On Thu, Mar 5, 2020 at 1:33 AM Yadu Kishore <kyk.segfault@...il.com> wrote:
>
> Hi all,
>
> Though there is scope to optimise the checksum code (from C to asm) for such
> architectures, it is not the intent of this patchset.
> The intent here is only to enable offloading checksum during GSO.
>
> The perf data I presented shows that ~7.4% of the CPU is spent doing checksum
> in the GSO path for architectures where the checksum code is not implemented in
> assembly (arm64).
> If the network controller hardware supports checksumming, then I feel
> that it is worthwhile to offload this even during GSO for such architectures
> and save the 7.25% of the host cpu cycles.

Yes, given the discussion I have no objections. The change to
skb_segment in v2 look fine.

Thanks for sharing the in depth analysis, David. I expected that ~300
cycles per memory access would always dwarf the arithmetic cost.

Tasks to carry out
1. Rewrite the email about checksum offloading, everything from "Yes, given the" down to "the arithmetic cost.", putting "concerns" in place of "objections".
2. Answer these questions using the email about checksum offloading:
(a) According to the quoted message, what is the only intent of the patchset?
(b) Which architecture is named as one where the checksum code is not implemented in assembly?
(c) The reply says the change to which function in v2 looks fine?
3. Write what follows next in the email about checksum offloading, starting after its last sentence.

[Extracted records]
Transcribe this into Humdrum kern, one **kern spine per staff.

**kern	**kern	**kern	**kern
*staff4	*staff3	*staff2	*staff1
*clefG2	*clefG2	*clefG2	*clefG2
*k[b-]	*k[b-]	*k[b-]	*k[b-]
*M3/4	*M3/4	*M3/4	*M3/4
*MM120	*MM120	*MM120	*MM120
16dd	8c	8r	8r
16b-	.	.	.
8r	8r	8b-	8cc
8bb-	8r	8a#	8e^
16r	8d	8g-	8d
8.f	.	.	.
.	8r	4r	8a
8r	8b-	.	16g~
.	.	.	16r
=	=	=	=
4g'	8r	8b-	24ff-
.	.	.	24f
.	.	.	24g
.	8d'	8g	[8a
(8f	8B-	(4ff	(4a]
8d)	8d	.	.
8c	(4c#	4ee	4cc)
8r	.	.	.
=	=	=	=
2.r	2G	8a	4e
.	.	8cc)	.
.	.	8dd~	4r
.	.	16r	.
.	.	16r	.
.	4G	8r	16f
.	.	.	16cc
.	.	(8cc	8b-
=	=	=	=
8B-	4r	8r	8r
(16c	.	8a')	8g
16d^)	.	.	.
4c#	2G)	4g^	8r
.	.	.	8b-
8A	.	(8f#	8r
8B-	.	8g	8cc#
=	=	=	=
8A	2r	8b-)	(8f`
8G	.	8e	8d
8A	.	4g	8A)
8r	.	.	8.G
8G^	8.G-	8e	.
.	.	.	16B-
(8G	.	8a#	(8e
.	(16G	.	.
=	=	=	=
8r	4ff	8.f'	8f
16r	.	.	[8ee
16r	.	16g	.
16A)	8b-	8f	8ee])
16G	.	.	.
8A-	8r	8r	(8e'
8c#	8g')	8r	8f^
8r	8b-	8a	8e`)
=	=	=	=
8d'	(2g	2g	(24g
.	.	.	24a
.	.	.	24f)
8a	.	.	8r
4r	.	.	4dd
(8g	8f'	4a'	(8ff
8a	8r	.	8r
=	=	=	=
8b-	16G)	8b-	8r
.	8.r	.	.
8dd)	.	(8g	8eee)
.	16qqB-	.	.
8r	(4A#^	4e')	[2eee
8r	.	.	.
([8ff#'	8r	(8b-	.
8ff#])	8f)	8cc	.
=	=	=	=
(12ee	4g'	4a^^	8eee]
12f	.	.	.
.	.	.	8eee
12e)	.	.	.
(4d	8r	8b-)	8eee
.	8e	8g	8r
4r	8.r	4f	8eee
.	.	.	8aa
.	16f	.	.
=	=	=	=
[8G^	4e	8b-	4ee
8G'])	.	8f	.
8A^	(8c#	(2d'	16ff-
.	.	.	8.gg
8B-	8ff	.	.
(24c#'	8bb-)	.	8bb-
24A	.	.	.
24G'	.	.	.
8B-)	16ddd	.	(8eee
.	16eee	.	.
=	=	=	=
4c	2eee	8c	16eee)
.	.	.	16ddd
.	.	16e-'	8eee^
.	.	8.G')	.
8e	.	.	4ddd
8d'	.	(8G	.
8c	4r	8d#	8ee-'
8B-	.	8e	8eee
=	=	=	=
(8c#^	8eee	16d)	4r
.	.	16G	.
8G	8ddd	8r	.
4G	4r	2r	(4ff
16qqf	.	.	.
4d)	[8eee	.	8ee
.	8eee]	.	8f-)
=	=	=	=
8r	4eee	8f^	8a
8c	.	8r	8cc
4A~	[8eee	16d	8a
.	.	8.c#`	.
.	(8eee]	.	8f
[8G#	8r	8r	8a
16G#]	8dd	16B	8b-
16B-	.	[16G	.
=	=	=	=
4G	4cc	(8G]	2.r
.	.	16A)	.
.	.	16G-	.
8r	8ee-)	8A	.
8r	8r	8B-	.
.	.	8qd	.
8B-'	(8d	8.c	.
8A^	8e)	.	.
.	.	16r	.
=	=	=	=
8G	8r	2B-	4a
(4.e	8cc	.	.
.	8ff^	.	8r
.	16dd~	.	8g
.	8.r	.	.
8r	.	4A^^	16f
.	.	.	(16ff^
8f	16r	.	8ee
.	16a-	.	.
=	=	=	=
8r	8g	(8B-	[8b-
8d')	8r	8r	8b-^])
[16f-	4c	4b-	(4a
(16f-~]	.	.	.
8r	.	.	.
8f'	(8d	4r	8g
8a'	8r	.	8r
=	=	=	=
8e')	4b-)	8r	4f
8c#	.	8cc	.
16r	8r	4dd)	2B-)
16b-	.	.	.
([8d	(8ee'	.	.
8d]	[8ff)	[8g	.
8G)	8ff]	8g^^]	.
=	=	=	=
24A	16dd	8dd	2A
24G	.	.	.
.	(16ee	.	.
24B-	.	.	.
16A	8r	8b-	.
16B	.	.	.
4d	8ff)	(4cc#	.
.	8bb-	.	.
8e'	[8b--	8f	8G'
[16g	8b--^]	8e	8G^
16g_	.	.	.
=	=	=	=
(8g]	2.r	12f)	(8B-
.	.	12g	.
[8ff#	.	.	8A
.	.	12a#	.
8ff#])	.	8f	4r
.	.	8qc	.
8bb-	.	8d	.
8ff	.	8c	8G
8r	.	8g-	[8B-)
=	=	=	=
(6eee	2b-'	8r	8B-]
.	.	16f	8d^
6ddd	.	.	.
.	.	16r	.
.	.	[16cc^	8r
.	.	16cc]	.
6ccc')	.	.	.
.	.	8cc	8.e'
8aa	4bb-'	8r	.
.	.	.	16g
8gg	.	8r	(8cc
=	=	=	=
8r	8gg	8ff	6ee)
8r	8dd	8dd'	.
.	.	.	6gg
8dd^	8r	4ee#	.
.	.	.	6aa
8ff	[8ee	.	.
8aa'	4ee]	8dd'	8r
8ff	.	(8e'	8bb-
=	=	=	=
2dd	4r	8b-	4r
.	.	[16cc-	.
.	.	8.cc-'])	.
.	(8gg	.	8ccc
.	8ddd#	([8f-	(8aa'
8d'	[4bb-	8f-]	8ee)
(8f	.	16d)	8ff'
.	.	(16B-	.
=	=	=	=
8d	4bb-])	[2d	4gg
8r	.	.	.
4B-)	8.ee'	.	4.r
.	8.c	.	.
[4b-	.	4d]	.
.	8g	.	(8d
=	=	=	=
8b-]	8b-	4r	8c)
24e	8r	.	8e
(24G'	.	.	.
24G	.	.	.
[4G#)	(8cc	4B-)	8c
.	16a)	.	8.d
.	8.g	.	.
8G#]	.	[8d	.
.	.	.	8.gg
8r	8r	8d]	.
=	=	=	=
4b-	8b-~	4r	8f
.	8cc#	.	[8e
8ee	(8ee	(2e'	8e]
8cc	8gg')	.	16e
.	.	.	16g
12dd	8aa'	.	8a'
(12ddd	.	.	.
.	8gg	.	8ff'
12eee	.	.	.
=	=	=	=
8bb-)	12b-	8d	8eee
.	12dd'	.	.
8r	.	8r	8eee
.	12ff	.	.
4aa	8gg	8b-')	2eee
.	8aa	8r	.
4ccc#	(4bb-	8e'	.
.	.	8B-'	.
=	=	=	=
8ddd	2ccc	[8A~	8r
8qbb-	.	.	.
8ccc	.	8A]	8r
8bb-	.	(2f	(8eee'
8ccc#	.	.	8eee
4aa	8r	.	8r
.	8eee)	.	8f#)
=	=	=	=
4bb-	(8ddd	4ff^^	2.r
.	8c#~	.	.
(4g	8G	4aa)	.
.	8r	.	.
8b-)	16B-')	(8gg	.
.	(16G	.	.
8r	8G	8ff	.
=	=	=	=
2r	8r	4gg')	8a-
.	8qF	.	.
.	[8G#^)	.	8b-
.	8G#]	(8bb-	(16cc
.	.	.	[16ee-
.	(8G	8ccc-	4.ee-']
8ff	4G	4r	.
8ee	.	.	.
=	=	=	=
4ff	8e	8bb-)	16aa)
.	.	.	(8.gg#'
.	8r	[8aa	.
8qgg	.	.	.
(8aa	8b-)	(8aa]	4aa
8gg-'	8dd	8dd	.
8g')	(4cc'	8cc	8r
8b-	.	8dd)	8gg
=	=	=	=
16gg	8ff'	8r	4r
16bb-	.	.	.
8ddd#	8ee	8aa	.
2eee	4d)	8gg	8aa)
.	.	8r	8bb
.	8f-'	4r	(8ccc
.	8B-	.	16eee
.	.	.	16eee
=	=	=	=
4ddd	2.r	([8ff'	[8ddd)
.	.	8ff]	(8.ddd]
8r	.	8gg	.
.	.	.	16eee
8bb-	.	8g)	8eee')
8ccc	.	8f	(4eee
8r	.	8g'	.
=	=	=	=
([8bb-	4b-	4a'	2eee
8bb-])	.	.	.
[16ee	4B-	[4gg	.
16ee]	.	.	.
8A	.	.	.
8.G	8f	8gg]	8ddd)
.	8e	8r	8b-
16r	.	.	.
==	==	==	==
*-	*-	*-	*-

Responses in order
1.
Yes, given the discussion I have no concerns. The change to
skb_segment in v2 look fine.

Thanks for sharing the in depth analysis, David. I expected that ~300
cycles per memory access would always dwarf the arithmetic cost.

2.
(a) To enable offloading checksum during GSO.
(b) arm64.
(c) skb_segment.

3.
Perhaps back of the envelope would be that 300/64 ~=5 cyc/B, on the
order of the 2 cyc/B and hence the operation is not entirely
insignificant.  Or more likely that memory access cost is simply
markedly lower here if the data is still warm in a cache.

It seems do_csum is called because csum_partial_copy executes the
two operations independently:

__wsum
csum_partial_copy(const void *src, void *dst, int len, __wsum sum)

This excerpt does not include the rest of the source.